═══ GIVEN DATA ═══

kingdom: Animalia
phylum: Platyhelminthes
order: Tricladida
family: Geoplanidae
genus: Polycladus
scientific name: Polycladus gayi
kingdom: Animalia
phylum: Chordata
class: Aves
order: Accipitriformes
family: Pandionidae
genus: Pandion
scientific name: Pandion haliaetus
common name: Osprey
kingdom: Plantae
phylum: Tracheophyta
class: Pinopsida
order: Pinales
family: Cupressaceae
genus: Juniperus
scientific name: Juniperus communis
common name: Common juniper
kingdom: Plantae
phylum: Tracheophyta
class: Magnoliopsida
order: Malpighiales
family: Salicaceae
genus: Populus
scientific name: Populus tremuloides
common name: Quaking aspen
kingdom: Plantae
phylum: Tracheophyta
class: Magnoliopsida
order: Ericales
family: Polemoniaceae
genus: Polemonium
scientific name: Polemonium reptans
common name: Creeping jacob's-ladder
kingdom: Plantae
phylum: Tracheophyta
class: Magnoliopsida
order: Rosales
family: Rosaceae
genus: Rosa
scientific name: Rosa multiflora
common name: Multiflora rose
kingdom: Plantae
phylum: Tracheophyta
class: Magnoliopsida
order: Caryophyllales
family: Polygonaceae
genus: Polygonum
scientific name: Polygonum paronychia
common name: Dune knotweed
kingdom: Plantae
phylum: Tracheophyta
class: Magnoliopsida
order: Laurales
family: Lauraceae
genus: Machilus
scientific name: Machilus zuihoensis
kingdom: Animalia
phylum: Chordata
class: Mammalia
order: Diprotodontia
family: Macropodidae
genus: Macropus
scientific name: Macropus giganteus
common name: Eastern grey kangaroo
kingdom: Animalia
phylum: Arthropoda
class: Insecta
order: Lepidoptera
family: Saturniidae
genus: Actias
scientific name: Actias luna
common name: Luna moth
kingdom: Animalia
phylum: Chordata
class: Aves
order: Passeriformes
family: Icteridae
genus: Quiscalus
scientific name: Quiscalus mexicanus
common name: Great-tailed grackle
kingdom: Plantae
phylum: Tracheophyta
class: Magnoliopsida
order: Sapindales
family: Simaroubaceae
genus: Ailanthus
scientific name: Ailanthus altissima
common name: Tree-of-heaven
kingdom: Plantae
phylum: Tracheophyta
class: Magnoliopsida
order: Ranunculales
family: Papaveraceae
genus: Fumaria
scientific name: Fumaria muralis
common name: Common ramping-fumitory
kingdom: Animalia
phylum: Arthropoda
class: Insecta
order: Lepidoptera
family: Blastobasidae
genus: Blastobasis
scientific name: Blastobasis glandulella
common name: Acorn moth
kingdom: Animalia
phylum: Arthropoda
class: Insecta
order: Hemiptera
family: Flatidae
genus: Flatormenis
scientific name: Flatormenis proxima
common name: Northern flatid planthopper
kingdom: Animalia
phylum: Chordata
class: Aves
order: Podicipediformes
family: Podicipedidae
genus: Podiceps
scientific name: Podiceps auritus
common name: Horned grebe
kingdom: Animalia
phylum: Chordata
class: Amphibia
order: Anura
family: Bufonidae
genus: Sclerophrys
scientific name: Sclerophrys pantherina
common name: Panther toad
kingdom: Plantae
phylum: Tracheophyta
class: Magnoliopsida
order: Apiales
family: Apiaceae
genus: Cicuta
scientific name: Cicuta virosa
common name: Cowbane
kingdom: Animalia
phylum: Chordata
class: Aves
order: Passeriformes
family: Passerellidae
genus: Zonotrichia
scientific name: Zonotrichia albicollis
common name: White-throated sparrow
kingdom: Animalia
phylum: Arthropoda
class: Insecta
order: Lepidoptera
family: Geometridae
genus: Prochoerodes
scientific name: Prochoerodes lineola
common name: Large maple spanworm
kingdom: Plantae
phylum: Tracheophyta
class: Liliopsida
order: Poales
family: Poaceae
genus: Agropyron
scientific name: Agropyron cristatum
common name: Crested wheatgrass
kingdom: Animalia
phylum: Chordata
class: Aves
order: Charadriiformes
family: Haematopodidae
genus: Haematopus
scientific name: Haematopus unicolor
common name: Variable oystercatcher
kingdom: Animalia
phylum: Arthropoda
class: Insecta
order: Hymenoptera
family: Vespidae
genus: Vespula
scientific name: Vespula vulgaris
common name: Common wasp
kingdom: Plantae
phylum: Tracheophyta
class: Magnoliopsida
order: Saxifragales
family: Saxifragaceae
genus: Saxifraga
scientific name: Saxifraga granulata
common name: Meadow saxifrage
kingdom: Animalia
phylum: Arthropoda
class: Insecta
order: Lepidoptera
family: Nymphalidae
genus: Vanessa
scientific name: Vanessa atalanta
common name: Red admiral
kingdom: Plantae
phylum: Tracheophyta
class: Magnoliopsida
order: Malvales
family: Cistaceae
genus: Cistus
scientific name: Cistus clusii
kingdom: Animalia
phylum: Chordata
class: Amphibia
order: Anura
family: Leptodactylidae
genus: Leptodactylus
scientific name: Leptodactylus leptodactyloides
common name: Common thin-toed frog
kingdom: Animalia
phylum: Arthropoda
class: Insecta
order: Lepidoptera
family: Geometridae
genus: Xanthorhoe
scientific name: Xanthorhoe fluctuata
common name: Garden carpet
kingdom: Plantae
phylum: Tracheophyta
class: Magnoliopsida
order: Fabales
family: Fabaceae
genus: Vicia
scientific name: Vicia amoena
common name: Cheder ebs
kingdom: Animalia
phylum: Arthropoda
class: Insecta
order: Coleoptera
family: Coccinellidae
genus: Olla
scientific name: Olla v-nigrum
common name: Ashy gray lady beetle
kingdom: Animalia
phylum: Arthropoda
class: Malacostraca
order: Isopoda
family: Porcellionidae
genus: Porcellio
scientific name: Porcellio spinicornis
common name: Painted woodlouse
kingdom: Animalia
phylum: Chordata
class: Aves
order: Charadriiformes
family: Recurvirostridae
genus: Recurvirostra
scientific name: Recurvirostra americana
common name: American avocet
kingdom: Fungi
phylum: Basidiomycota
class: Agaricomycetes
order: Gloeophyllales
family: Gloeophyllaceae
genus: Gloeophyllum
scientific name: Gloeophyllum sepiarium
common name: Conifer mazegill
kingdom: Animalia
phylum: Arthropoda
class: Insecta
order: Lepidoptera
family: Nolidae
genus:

═══

TASK DIRECTIONS: Extract every line from the data above and reproduce each one word for word.

RESPONSE TO THIS TASK:
kingdom: Animalia
phylum: Platyhelminthes
order: Tricladida
family: Geoplanidae
genus: Polycladus
scientific name: Polycladus gayi
kingdom: Animalia
phylum: Chordata
class: Aves
order: Accipitriformes
family: Pandionidae
genus: Pandion
scientific name: Pandion haliaetus
common name: Osprey
kingdom: Plantae
phylum: Tracheophyta
class: Pinopsida
order: Pinales
family: Cupressaceae
genus: Juniperus
scientific name: Juniperus communis
common name: Common juniper
kingdom: Plantae
phylum: Tracheophyta
class: Magnoliopsida
order: Malpighiales
family: Salicaceae
genus: Populus
scientific name: Populus tremuloides
common name: Quaking aspen
kingdom: Plantae
phylum: Tracheophyta
class: Magnoliopsida
order: Ericales
family: Polemoniaceae
genus: Polemonium
scientific name: Polemonium reptans
common name: Creeping jacob's-ladder
kingdom: Plantae
phylum: Tracheophyta
class: Magnoliopsida
order: Rosales
family: Rosaceae
genus: Rosa
scientific name: Rosa multiflora
common name: Multiflora rose
kingdom: Plantae
phylum: Tracheophyta
class: Magnoliopsida
order: Caryophyllales
family: Polygonaceae
genus: Polygonum
scientific name: Polygonum paronychia
common name: Dune knotweed
kingdom: Plantae
phylum: Tracheophyta
class: Magnoliopsida
order: Laurales
family: Lauraceae
genus: Machilus
scientific name: Machilus zuihoensis
kingdom: Animalia
phylum: Chordata
class: Mammalia
order: Diprotodontia
family: Macropodidae
genus: Macropus
scientific name: Macropus giganteus
common name: Eastern grey kangaroo
kingdom: Animalia
phylum: Arthropoda
class: Insecta
order: Lepidoptera
family: Saturniidae
genus: Actias
scientific name: Actias luna
common name: Luna moth
kingdom: Animalia
phylum: Chordata
class: Aves
order: Passeriformes
family: Icteridae
genus: Quiscalus
scientific name: Quiscalus mexicanus
common name: Great-tailed grackle
kingdom: Plantae
phylum: Tracheophyta
class: Magnoliopsida
order: Sapindales
family: Simaroubaceae
genus: Ailanthus
scientific name: Ailanthus altissima
common name: Tree-of-heaven
kingdom: Plantae
phylum: Tracheophyta
class: Magnoliopsida
order: Ranunculales
family: Papaveraceae
genus: Fumaria
scientific name: Fumaria muralis
common name: Common ramping-fumitory
kingdom: Animalia
phylum: Arthropoda
class: Insecta
order: Lepidoptera
family: Blastobasidae
genus: Blastobasis
scientific name: Blastobasis glandulella
common name: Acorn moth
kingdom: Animalia
phylum: Arthropoda
class: Insecta
order: Hemiptera
family: Flatidae
genus: Flatormenis
scientific name: Flatormenis proxima
common name: Northern flatid planthopper
kingdom: Animalia
phylum: Chordata
class: Aves
order: Podicipediformes
family: Podicipedidae
genus: Podiceps
scientific name: Podiceps auritus
common name: Horned grebe
kingdom: Animalia
phylum: Chordata
class: Amphibia
order: Anura
family: Bufonidae
genus: Sclerophrys
scientific name: Sclerophrys pantherina
common name: Panther toad
kingdom: Plantae
phylum: Tracheophyta
class: Magnoliopsida
order: Apiales
family: Apiaceae
genus: Cicuta
scientific name: Cicuta virosa
common name: Cowbane
kingdom: Animalia
phylum: Chordata
class: Aves
order: Passeriformes
family: Passerellidae
genus: Zonotrichia
scientific name: Zonotrichia albicollis
common name: White-throated sparrow
kingdom: Animalia
phylum: Arthropoda
class: Insecta
order: Lepidoptera
family: Geometridae
genus: Prochoerodes
scientific name: Prochoerodes lineola
common name: Large maple spanworm
kingdom: Plantae
phylum: Tracheophyta
class: Liliopsida
order: Poales
family: Poaceae
genus: Agropyron
scientific name: Agropyron cristatum
common name: Crested wheatgrass
kingdom: Animalia
phylum: Chordata
class: Aves
order: Charadriiformes
family: Haematopodidae
genus: Haematopus
scientific name: Haematopus unicolor
common name: Variable oystercatcher
kingdom: Animalia
phylum: Arthropoda
class: Insecta
order: Hymenoptera
family: Vespidae
genus: Vespula
scientific name: Vespula vulgaris
common name: Common wasp
kingdom: Plantae
phylum: Tracheophyta
class: Magnoliopsida
order: Saxifragales
family: Saxifragaceae
genus: Saxifraga
scientific name: Saxifraga granulata
common name: Meadow saxifrage
kingdom: Animalia
phylum: Arthropoda
class: Insecta
order: Lepidoptera
family: Nymphalidae
genus: Vanessa
scientific name: Vanessa atalanta
common name: Red admiral
kingdom: Plantae
phylum: Tracheophyta
class: Magnoliopsida
order: Malvales
family: Cistaceae
genus: Cistus
scientific name: Cistus clusii
kingdom: Animalia
phylum: Chordata
class: Amphibia
order: Anura
family: Leptodactylidae
genus: Leptodactylus
scientific name: Leptodactylus leptodactyloides
common name: Common thin-toed frog
kingdom: Animalia
phylum: Arthropoda
class: Insecta
order: Lepidoptera
family: Geometridae
genus: Xanthorhoe
scientific name: Xanthorhoe fluctuata
common name: Garden carpet
kingdom: Plantae
phylum: Tracheophyta
class: Magnoliopsida
order: Fabales
family: Fabaceae
genus: Vicia
scientific name: Vicia amoena
common name: Cheder ebs
kingdom: Animalia
phylum: Arthropoda
class: Insecta
order: Coleoptera
family: Coccinellidae
genus: Olla
scientific name: Olla v-nigrum
common name: Ashy gray lady beetle
kingdom: Animalia
phylum: Arthropoda
class: Malacostraca
order: Isopoda
family: Porcellionidae
genus: Porcellio
scientific name: Porcellio spinicornis
common name: Painted woodlouse
kingdom: Animalia
phylum: Chordata
class: Aves
order: Charadriiformes
family: Recurvirostridae
genus: Recurvirostra
scientific name: Recurvirostra americana
common name: American avocet
kingdom: Fungi
phylum: Basidiomycota
class: Agaricomycetes
order: Gloeophyllales
family: Gloeophyllaceae
genus: Gloeophyllum
scientific name: Gloeophyllum sepiarium
common name: Conifer mazegill
kingdom: Animalia
phylum: Arthropoda
class: Insecta
order: Lepidoptera
family: Nolidae
genus:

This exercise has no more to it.